Il papa ha deciso, a quel punto, di non intervenire all'inaugurazione dell'anno accademico.
Il motivo per cui non è venuto è evidente a tutti: non ci sarebbe stata una folla osannante dentro e fuori l'Università ad accoglierlo.
La scelta è tutta legata alla politica italiana. Quando questo papa andò in Turchia ci furono contestazioni, annunciate, ad accoglierlo senza che questo comportasse alcun cambio di programma nella visita papale. Il problema è che in Italia, su tutti i mezzi di comunicazione vige la "lesa maestà": non è possibile esprimere posizioni diverse da quelle della chiesa cattolica e che non siano di ossequio al papa. Dare conto di qualche contestazione avrebbe incrinato il disegno egemonico della chiesa cattolica che cerca di contrastare il suo declino imponendo con la legge, in quei paesi dove riesce a farlo come l'Italia, il rispetto delle proprie, antistoriche, regole morali.

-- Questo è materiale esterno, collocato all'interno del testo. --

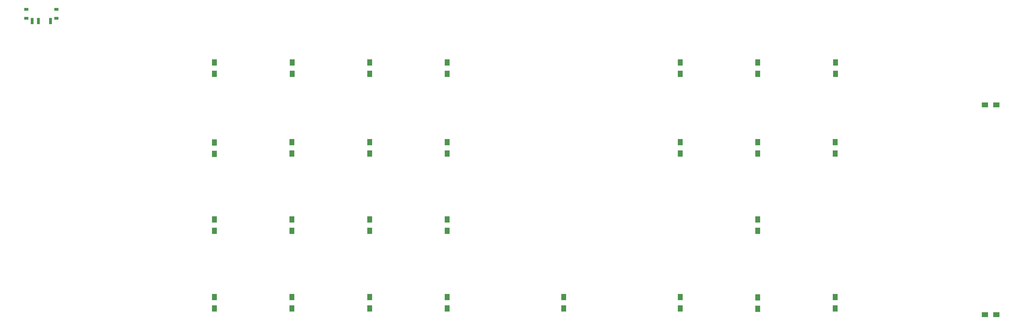
<source format=gtp>
G04 #@! TF.GenerationSoftware,KiCad,Pcbnew,(6.0.7-1)-1*
G04 #@! TF.CreationDate,2022-10-11T23:10:24+02:00*
G04 #@! TF.ProjectId,yts-pcb,7974732d-7063-4622-9e6b-696361645f70,rev?*
G04 #@! TF.SameCoordinates,Original*
G04 #@! TF.FileFunction,Paste,Top*
G04 #@! TF.FilePolarity,Positive*
%FSLAX46Y46*%
G04 Gerber Fmt 4.6, Leading zero omitted, Abs format (unit mm)*
G04 Created by KiCad (PCBNEW (6.0.7-1)-1) date 2022-10-11 23:10:24*
%MOMM*%
%LPD*%
G01*
G04 APERTURE LIST*
%ADD10R,1.000000X0.800000*%
%ADD11R,0.700000X1.500000*%
%ADD12R,1.600000X1.200000*%
%ADD13R,1.200000X1.600000*%
G04 APERTURE END LIST*
D10*
X83250000Y-91745000D03*
X75950000Y-93955000D03*
X75950000Y-91745000D03*
X83250000Y-93955000D03*
D11*
X81850000Y-94605000D03*
X78850000Y-94605000D03*
X77350000Y-94605000D03*
D12*
X313400000Y-115200000D03*
X310600000Y-115200000D03*
D13*
X235977958Y-162300000D03*
X235977958Y-165100000D03*
X140977958Y-162300000D03*
X140977958Y-165100000D03*
X178977958Y-143300000D03*
X178977958Y-146100000D03*
X121977958Y-104800000D03*
X121977958Y-107600000D03*
X159977958Y-143300000D03*
X159977958Y-146100000D03*
X273977958Y-124300000D03*
X273977958Y-127100000D03*
X121977958Y-143300000D03*
X121977958Y-146100000D03*
X235977958Y-104800000D03*
X235977958Y-107600000D03*
X178977958Y-104800000D03*
X178977958Y-107600000D03*
D12*
X313400000Y-166700000D03*
X310600000Y-166700000D03*
D13*
X254977958Y-143300000D03*
X254977958Y-146100000D03*
X140977958Y-124300000D03*
X140977958Y-127100000D03*
X159977958Y-162300000D03*
X159977958Y-165100000D03*
X121977958Y-162300000D03*
X121977958Y-165100000D03*
X273977958Y-162300000D03*
X273977958Y-165100000D03*
X178977958Y-162300000D03*
X178977958Y-165100000D03*
X140977958Y-143300000D03*
X140977958Y-146100000D03*
X254977958Y-104800000D03*
X254977958Y-107600000D03*
X235977958Y-124300000D03*
X235977958Y-127100000D03*
X121977958Y-124400000D03*
X121977958Y-127200000D03*
X159977958Y-104800000D03*
X159977958Y-107600000D03*
X274000000Y-104800000D03*
X274000000Y-107600000D03*
X207477958Y-162300000D03*
X207477958Y-165100000D03*
X178977958Y-124300000D03*
X178977958Y-127100000D03*
X159977958Y-124300000D03*
X159977958Y-127100000D03*
X254977958Y-162400000D03*
X254977958Y-165200000D03*
X254977958Y-124300000D03*
X254977958Y-127100000D03*
X141000000Y-104800000D03*
X141000000Y-107600000D03*
M02*

</source>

In Italia la casta politica si appiattisce sulla casta clericale ed, in generale, tutte le caste di titolari di qualche privilegio si sostengono a vicenda consapevoli che il crollo di uno di loro può comportare la rovinosa caduta di tutti.
Solo così si spiegano le parossistiche reazioni di stampa e politici, che tra l'insulto e la minaccia hanno fatto affermazioni talmente apocalittiche da apparire ridicole.
Tra le tante cavolate dette rileviamo quella secondo la quale all'estero erano sconcertati per quanto succedeva al "santo padre". In realtà, all'estero, quello che è successo al Papa è comparso, al massimo, in una breve di cronaca e solo nei paesi cattolici. All'estero, da settimane, si parla dell'immondizia di Napoli, ma questo argomento non interessa né i politici, né la chiesa.